The Torrione circolare is a circular tower that remains intact despite the destruction of much of the town's artistic heritage during the 1917 earthquake. It serves as a symbol of Citerna.

The Rocca stands in the oldest part of the settlement. It was partially destroyed in 1944.

Piazza Scipione Scipioni is the central square of Citerna. The Torre civica stands in the square and contains a clock with mechanical wooden gearing dating to the 16th century.

Near Palazzo Prosperi-Vitelli in the centre of Citerna, a small arch leads to a medieval walkway running along the perimeter of the town walls. The structure has large arched openings forming a series of loggias.
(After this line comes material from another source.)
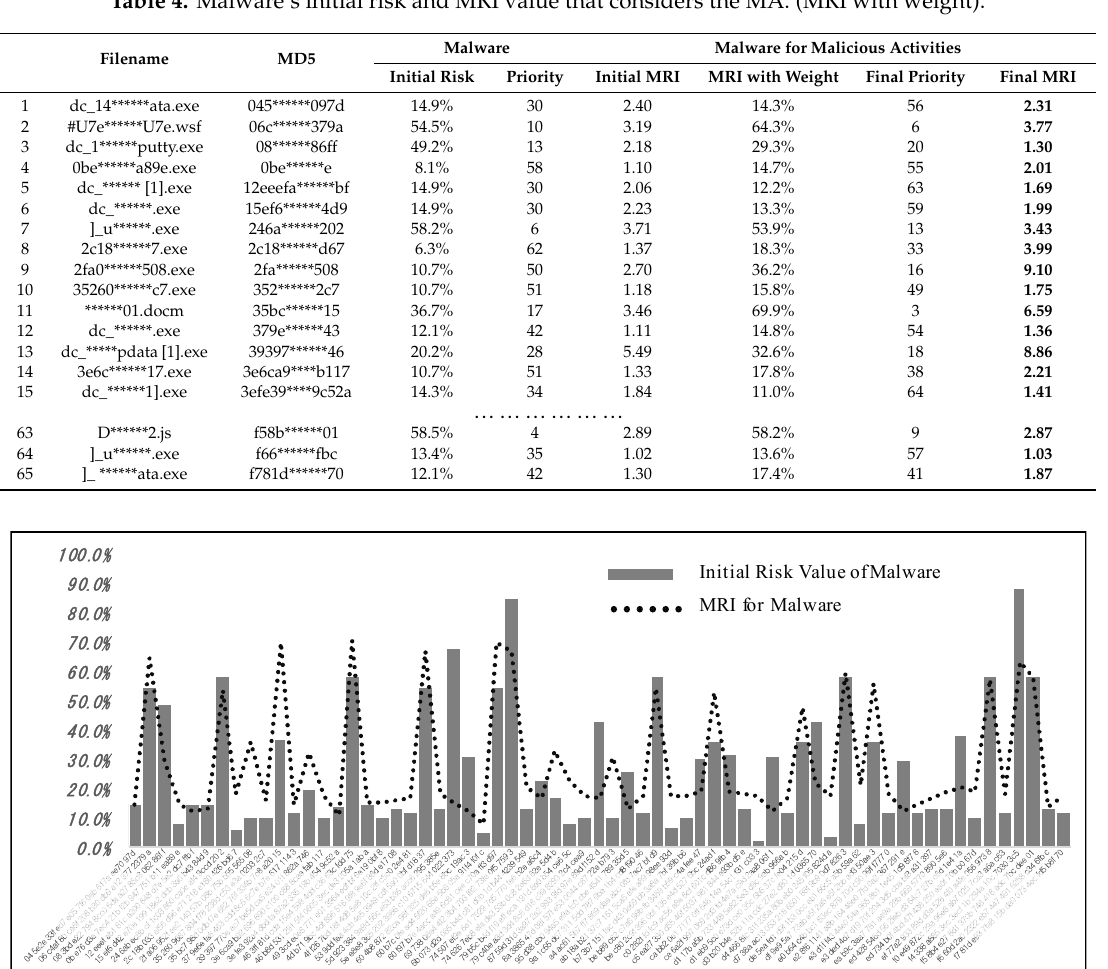
Figure 3. Difference between initial risk value and the final MRI value for a certain time window. Figure 3. Di ff erence between initial risk value and the final MRI value for a certain time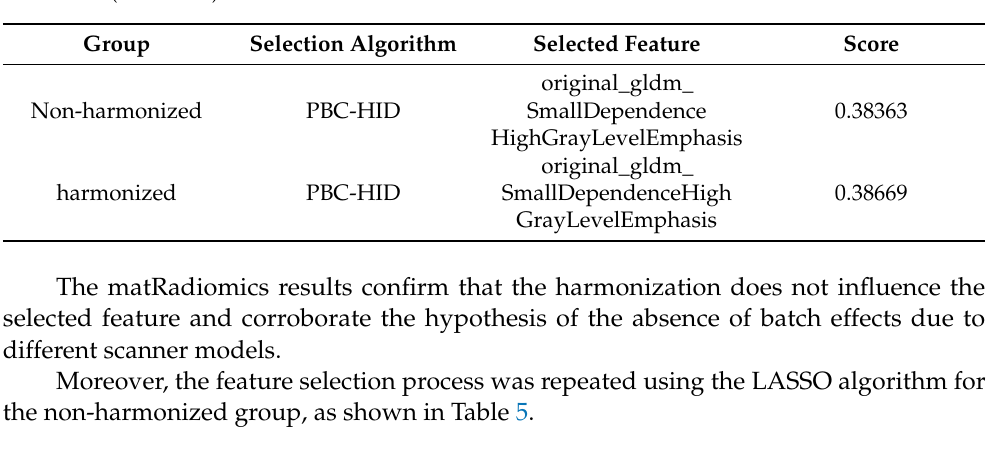
Table 4. Results of the feature selection step using the point biserial correlation-hybrid-descriptive inferential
Outside the walls near this walkway stands an ancient well known as Pozzo Vecchio, located above the Grande Cisterna.

Below the town, on a small hill, is the villa known as Il Giardino, property of the noble family Carleschi-Torriani-Tavanti.

== Notable people ==
Among the notable people of Citerna is a physician named Peverini, who is recorded to have introduced the smallpox vaccine in Italy at Citerna before the discovery of Jenner's vaccination.

Another notable person of Citerna is Orlando Orlandini, who distinguished himself during the siege of Kanizsa by personally seizing a banner from the Ottomans, for which Emperor Ferdinand II ennobled him.